I just found out my grandmother died, and I don't know how to deal with it. I don't know how I feel right now. I don't even know how I should feel. And this is only in part because--due in a large part to her and my grandfather--I was rasied as a Norwegian Lutheran in the Midwest, a place that refined stoicism to an art. It's not that I'm burying my grief, trying to keep it hidden from a world where men aren't supposed to cry; it's that I honestly can't find my grief anywhere.

I wasn't that close to my grandparents. The last time I saw grandma was five years ago, and I only spoke to her one more time after that: this past Christmas time. Her voice was so weak and resigned by that point that I heard maybe ten percent of what she was saying; mostly, I just spoke and made educated guesses on what she could possibly be saying on the other end of the line. It wasn't all that difficult, since she and grandpa stopped expressing interest in my life around the time I graduated from high school. There was no falling out with any family members, no big feud. Just grandma and grandpa giving up on the world, and letting it pass them by.
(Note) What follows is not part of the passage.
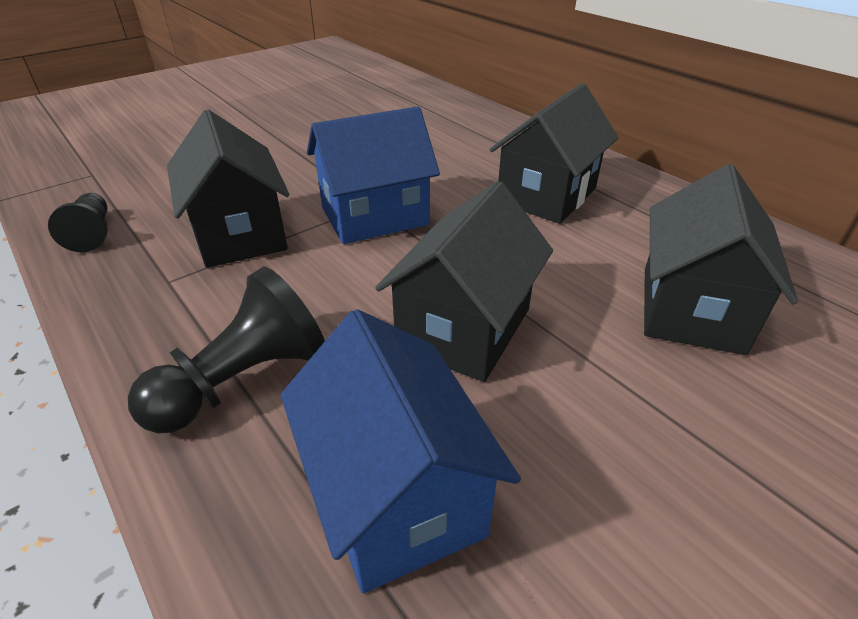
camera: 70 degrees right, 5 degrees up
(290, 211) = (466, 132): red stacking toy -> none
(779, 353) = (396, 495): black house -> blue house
I'm probably being too harsh, and I know I'm coming off bitter. It's highly likely that my grandparents loved me, adn they certainly never did anything that would imply that they didn't love me. But they never made the effort to let me know either way.

So.

I've been incredibly fortunate so far. My other grandmother died before I was born, and my other grandfather died when I was 7. In the intervening two decades between his death and last night, I haven't lost a single good friend or family member. A guy I carpooled with committed suicide when I was in high school. A drinking buddy from my time in Edinburgh died of heatstroke while she backpacked through India. An acquaintance from online died unexpectedly of illness six months ago. Death has been hanging out around the fringes of my life for so long, and I'm so thankful for this, but dear god, I don't know how to act now.

Mostly, what I have right now is guilt. Guilt that I don't feel as bad as shows like "Six Feet Under" imply I should feel. Guilt that I am worried about how much going to a funeral is going to cost me, and how going to it will get in the way (of what? I don't know).

And finally, guilt that I didn't get to know this woman better, before it was too late.